Da grande voglio fare l'astronauta

È in scadenza a dicembre il contratto di servizio pubblico della RAI

Giovedi, 10/12/2009 - Si discute molto sul ruolo delle donne in televisione, o ancor di più sul ruolo delle donne nella nostra società, o ancor meglio su giovani donne che aspirano ad essere presenti nel mondo dello spettacolo o della politica, stranamente ultimamente in stretto contatto e relazione, e che vengono richieste, sollecitate, invitate, reclutate per ricoprire ruoli, anche importanti, con un travaso tra show business e politica che francamente lascia perplesse. D’altra parte ci dicono con frequenza quotidiana giornali e tv che le ragazze italiane da grandi vogliono fare le veline, che è la loro massima aspirazione, che di studiare non hanno voglia, ma soprattutto dato che sono belle e giovani, non ne hanno alcun bisogno. Forse è arrivato il momento di fermarci a riflettere su quante sono le giovani donne tra i 20 e i 30 anni e quanto grande è quella percentuale che ci viene presentata come la quasi totalità delle aspiranti veline. E’ ora di dire chiaramente che ci sono giovani donne che studiano, che da grandi vogliono diventare astronaute o missionarie, bibliotecarie o Segretarie Generali dell’Unesco; giovani donne che lavorano con successo e professionalità in posti anche di rilevo, ma di cui nessuno, o quasi nessuno, parla. Esistono tre ruoli cruciali che i media - in particolare la televisione - dovrebbero assolvere: riflettere le differenze esistenti in società (incluse quelle di genere), fornire accesso ai diversi punti di vista presenti nella società (compresi quelli specificamente di genere), offrire ampia varietà di scelta quanto a contenuti, programmi e proposte (inclusi i temi di genere). Possiamo dire con sicurezza che la diversità di genere che viene rappresentata nelle nostre televisioni è quasi inesistente. Non è facile rompere il muro del silenzio, prendere la parola sui mezzi di comunicazione classici, quasi impossibile riuscire a rovesciare e a riscrivere agende e palinsesti decisi da altri in un mercato dell’informazione e della comunicazione molto particolare come è quello italiano. Ma proprio per questo dobbiamo essere sempre attente riguardo la rappresentazione femminile in TV, non permettere che il corpo delle donne venga utilizzato come merce, abbellimento, scenografia, carne in mostra, come ha da tempo stigmatizzato nel suo documentario Lorella Zanardo.
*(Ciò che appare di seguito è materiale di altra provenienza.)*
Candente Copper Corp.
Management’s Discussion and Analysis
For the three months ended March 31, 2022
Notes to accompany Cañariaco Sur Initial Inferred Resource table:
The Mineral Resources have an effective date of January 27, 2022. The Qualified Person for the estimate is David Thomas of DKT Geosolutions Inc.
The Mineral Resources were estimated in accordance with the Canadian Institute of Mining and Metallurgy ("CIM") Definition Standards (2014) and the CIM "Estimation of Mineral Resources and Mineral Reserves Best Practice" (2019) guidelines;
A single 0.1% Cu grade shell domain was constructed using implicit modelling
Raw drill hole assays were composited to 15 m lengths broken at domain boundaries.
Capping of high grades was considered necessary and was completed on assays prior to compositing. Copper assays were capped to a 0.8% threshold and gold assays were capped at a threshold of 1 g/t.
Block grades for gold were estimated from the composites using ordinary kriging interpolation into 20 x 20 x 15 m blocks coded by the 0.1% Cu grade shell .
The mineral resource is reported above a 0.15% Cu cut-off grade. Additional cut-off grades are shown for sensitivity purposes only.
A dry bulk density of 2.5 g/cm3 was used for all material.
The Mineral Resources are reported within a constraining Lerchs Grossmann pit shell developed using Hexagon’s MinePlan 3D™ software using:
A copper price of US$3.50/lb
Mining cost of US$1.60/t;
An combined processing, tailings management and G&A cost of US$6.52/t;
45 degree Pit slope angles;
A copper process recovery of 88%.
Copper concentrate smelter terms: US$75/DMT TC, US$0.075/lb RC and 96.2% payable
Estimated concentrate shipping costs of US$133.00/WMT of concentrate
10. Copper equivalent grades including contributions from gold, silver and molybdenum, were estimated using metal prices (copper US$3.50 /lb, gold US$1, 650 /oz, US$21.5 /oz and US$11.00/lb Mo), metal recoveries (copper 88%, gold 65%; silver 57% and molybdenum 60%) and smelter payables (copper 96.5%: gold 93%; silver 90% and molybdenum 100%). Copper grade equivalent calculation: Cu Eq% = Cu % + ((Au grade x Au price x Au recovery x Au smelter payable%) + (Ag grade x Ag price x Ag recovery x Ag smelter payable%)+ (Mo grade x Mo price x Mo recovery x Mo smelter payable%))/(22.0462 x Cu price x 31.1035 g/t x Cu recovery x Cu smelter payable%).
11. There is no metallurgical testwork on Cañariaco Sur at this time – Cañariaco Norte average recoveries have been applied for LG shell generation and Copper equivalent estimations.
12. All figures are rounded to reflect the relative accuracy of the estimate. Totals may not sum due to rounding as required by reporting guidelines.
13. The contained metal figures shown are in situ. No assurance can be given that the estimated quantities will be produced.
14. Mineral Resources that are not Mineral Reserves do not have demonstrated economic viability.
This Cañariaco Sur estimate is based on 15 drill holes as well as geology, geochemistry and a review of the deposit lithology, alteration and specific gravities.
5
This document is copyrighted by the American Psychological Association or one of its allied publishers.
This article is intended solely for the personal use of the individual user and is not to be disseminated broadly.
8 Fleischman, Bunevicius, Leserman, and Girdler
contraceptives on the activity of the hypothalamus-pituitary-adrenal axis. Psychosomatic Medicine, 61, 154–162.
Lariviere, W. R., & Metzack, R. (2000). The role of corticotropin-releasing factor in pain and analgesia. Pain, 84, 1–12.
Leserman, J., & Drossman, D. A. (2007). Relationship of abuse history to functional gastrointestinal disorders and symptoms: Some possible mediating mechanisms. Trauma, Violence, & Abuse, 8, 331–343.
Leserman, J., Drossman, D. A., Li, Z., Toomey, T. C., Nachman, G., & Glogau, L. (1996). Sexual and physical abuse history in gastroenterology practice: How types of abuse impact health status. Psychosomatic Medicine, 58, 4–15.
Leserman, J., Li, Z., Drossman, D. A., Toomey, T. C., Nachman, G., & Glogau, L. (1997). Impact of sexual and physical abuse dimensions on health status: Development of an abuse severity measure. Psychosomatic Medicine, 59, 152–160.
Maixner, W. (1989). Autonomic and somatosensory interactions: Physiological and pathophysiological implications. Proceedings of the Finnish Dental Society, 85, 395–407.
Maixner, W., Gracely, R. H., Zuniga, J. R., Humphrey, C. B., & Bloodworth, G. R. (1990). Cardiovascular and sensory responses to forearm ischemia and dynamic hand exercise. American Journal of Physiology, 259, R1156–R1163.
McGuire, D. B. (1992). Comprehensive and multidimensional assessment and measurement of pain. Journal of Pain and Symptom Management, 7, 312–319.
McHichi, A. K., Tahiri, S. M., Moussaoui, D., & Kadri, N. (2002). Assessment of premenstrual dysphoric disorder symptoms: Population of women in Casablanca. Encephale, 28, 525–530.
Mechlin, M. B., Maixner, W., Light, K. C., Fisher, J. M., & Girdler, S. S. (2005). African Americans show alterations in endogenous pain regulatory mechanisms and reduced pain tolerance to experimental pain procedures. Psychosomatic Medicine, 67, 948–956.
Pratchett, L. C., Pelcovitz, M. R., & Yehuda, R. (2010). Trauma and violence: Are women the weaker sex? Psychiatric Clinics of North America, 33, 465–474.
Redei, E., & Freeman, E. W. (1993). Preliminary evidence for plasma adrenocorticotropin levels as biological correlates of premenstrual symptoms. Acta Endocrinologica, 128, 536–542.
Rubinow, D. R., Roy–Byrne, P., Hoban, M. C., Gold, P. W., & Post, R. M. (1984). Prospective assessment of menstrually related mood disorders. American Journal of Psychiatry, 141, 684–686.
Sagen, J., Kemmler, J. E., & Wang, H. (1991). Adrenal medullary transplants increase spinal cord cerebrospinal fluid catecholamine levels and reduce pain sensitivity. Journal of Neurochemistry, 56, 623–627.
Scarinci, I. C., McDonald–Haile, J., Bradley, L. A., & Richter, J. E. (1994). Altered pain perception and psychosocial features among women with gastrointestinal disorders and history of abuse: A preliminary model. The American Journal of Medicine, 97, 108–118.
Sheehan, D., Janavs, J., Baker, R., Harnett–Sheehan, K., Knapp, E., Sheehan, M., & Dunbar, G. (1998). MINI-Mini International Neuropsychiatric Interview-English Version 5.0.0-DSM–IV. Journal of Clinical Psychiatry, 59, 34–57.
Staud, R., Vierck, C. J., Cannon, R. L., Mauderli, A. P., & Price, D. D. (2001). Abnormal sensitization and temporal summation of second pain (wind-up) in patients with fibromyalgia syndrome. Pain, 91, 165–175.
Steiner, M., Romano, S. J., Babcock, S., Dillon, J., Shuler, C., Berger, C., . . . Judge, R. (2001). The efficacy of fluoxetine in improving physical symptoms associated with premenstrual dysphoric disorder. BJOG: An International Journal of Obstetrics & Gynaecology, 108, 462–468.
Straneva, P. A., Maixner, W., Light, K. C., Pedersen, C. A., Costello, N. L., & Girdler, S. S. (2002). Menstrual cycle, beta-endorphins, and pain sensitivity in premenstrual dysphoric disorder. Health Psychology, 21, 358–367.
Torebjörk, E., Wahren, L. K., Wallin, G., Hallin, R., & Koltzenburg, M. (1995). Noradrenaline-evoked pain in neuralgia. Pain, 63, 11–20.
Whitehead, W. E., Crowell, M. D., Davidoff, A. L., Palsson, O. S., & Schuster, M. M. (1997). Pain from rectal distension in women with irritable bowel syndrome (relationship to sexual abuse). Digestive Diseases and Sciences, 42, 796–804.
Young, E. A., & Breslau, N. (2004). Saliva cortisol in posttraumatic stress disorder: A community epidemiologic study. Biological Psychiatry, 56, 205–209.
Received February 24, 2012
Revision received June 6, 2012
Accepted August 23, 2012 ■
Per far questo è doveroso utilizzare tutti i mezzi possibili e ben venga la presa di posizione di Gabriella Cims che, dal suo ruolo istituzionale di coordinatrice dell’Osservatorio sui Servizi Audiovisivi, propone una presa di posizione forte con l’introduzione di temi inerenti le donne, le pari opportunità e la rappresentazione femminile in televisione, ed in particolare in quella di servizio pubblico, all’interno del contratto di servizio che scadrà a dicembre.

Controllando attentamente però si può verificare che già nello scorso contratto di servizio firmato nel 2007 c’era al capitolo II “L’OFFERTA RADIOTELEVISIVA: I GENERI”, articolo 4 “L’offerta televisiva”, comma 1/c, la seguente dicitura: 1. La Rai riserva un’ampia percentuale della programmazione annuale delle reti generaliste terrestri, fatta salva l’ulteriore articolazione editoriale dei programmi trasmessi sulle diverse piattaforme, ai generi di seguito indicati: c) (omissis) trasmissioni finalizzate a comunicare e a valorizzare una più moderna rappresentazione delle donne, con particolare attenzione alla sua crescita sociale, ai suoi diritti costituzionali e al suo ruolo nella società civile, nelle istituzioni e nel mondo del lavoro; …



Facciamo in modo che tutto questo non resti ancora lettera morta!